How to Destroy Your Marriage- The Four Horsemen of the Apocalypse

In his study of relationships, John Gottman revealed there are 4 patterns in a relationship, that when left unchecked, can actually predict divorce.  These are called the Four Horsemen of the Apocalypse.  You may be reading about the Four Horsemen for the first time and, well done, this is a good first step to understanding the destructive interactional patterns that may be present in your relationship.  
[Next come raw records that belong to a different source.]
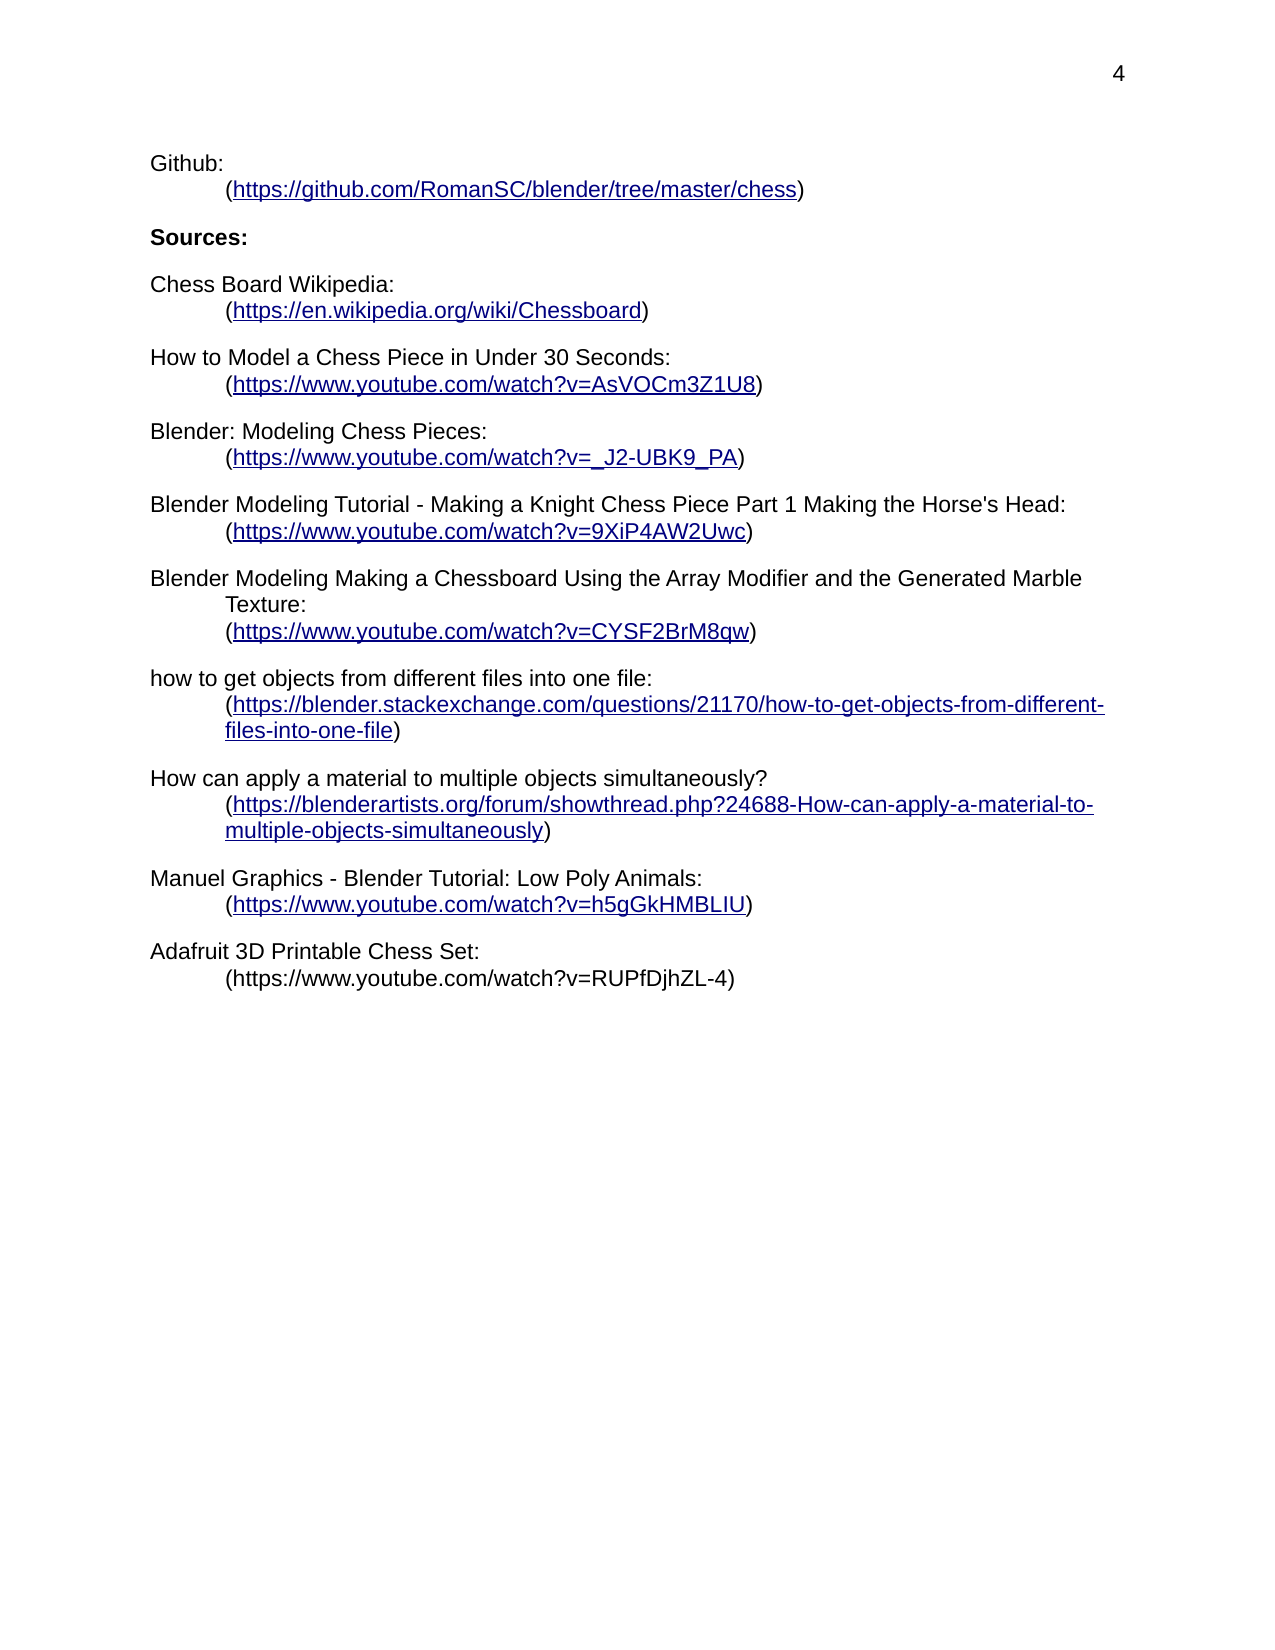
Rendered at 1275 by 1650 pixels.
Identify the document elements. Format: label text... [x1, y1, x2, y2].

text Blender: Modeling Chess Pieces: (https://www.youtube.com/watch?v=_J2-UBK9_PA) [150, 418, 1125, 471]
text How can apply a material to multiple objects simultaneously? (https://blenderartists.org/forum/showthread.php?24688-How-can-apply-a-material-to-multiple-objects-simultaneously) [150, 765, 1125, 844]
text Adafruit 3D Printable Chess Set: (https://www.youtube.com/watch?v=RUPfDjhZL-4) [150, 938, 1125, 991]
text How to Model a Chess Piece in Under 30 Seconds: (https://www.youtube.com/watch?v=AsVOCm3Z1U8) [150, 344, 1125, 397]
text Sources: [150, 223, 1125, 250]
text Blender Modeling Tutorial - Making a Knight Chess Piece Part 1 Making the Horse's Head: (https://www.youtube.com/watch?v=9XiP4AW2Uwc) [150, 491, 1125, 544]
text how to get objects from different files into one file: (https://blender.stackexchange.com/questions/21170/how-to-get-objects-from-different-files-into-one-file) [150, 665, 1125, 744]
text Manuel Graphics - Blender Tutorial: Low Poly Animals: (https://www.youtube.com/watch?v=h5gGkHMBLIU) [150, 864, 1125, 917]
text Blender Modeling Making a Chessboard Using the Array Modifier and the Generated Marble Texture: (https://www.youtube.com/watch?v=CYSF2BrM8qw) [150, 565, 1125, 644]
text Chess Board Wikipedia: (https://en.wikipedia.org/wiki/Chessboard) [150, 271, 1125, 323]
text Github: (https://github.com/RomanSC/blender/tree/master/chess) [150, 150, 1125, 203]
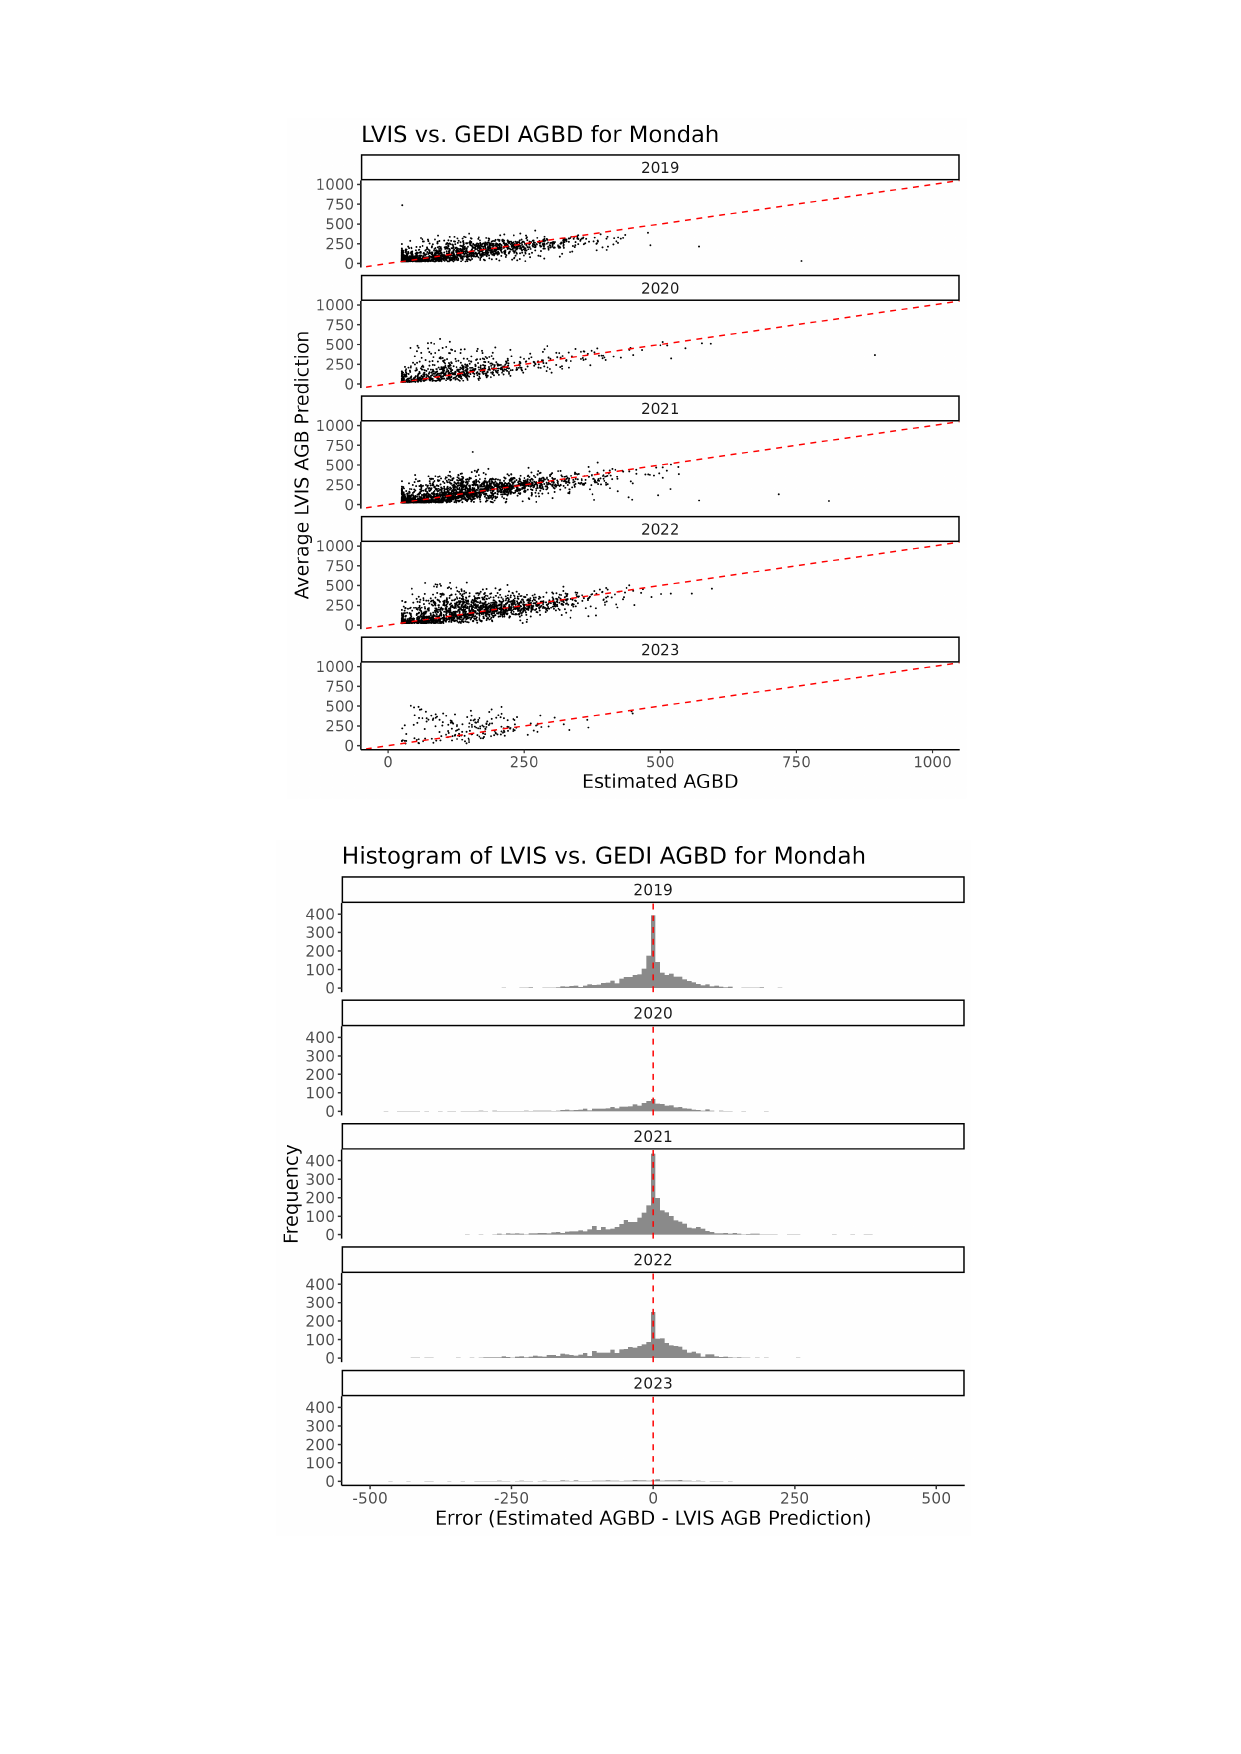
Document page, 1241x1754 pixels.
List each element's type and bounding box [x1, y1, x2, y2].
  1. Criticism occurs when one partner has a complaint about the other.  However, rather than complain about an issue/behaviour, the complaint is globalized and turns into an attack on that person’s character.  The relationship problem is therefore blamed on a personality flaw of the partner’s.  Now this does NOT mean that you can never complain to your partner.  But it means you need to learn how to complain so that your partner can hear you.  How well do you think your partner can hear you when your complaint sounds like an attack on his/her character?  Calling your partner selfish, lazy or inconsiderate when they don’t do their share of the housework is likely to shut them down or raise their defenses. 
  • Defensiveness occurs when one partner feels like they are being attacked.  It is a natural response to feeling unjustly blamed or attacked even if the speaker did not actually intend to blame or attack. In other words, if the listener perceives the message as an attack, they will become defensive.   Often times, the defensive individual either takes no amount of responsibility for their behaviours (i.e. You think Idon’t do my fair share of the house work?! Well what do youdo around here?!) or takes all of the responsibility (i.e. you’re right, I’m the worst and I don’t know why you’re with me).  
  • Stonewalling occurs when one partner shuts down in the midst of a conflict discussion.  Although still present physically, all of their verbal or nonverbal cues indicate they are not engaged in the conversation.  They may fall silent, fold their arms, or look away from their partner for a long period of time. This may occur for a number of reasons including attempting to control the conversation or a fear that continuing with the conversation will escalate matters even further. Finally, some people stonewall in order to calm themselves down and self-sooth. 
  • Contempt is the most destructive and toxic of the communication patterns. Contempt is evidenced verbally or non-verbally by insults, sarcasm, mocking, eye-rolling, name calling, blame and put-downs. Partner flaws are expressed loud and clear and the contemptuous speaker puts themselves in a “one-up” or superior position to their partner. Contempt is not only the most destructive and predictive of divorce, but also threatens the recipient’s immune system in the next four years! Did you know that the more contempt there is in a relationship, the more likely the receiver will be prone to infectious diseases?!

There you have it.  As you have read through this blog-post, you will most likely have recognized these behaviours in your partner.  You may have thought about how often your partner rolls his/her eyes or his/her tendencies to become defensive during an argument. 

However, read the post once again BUT this time around, have a look at yourself. How many of these behaviours are you prone to?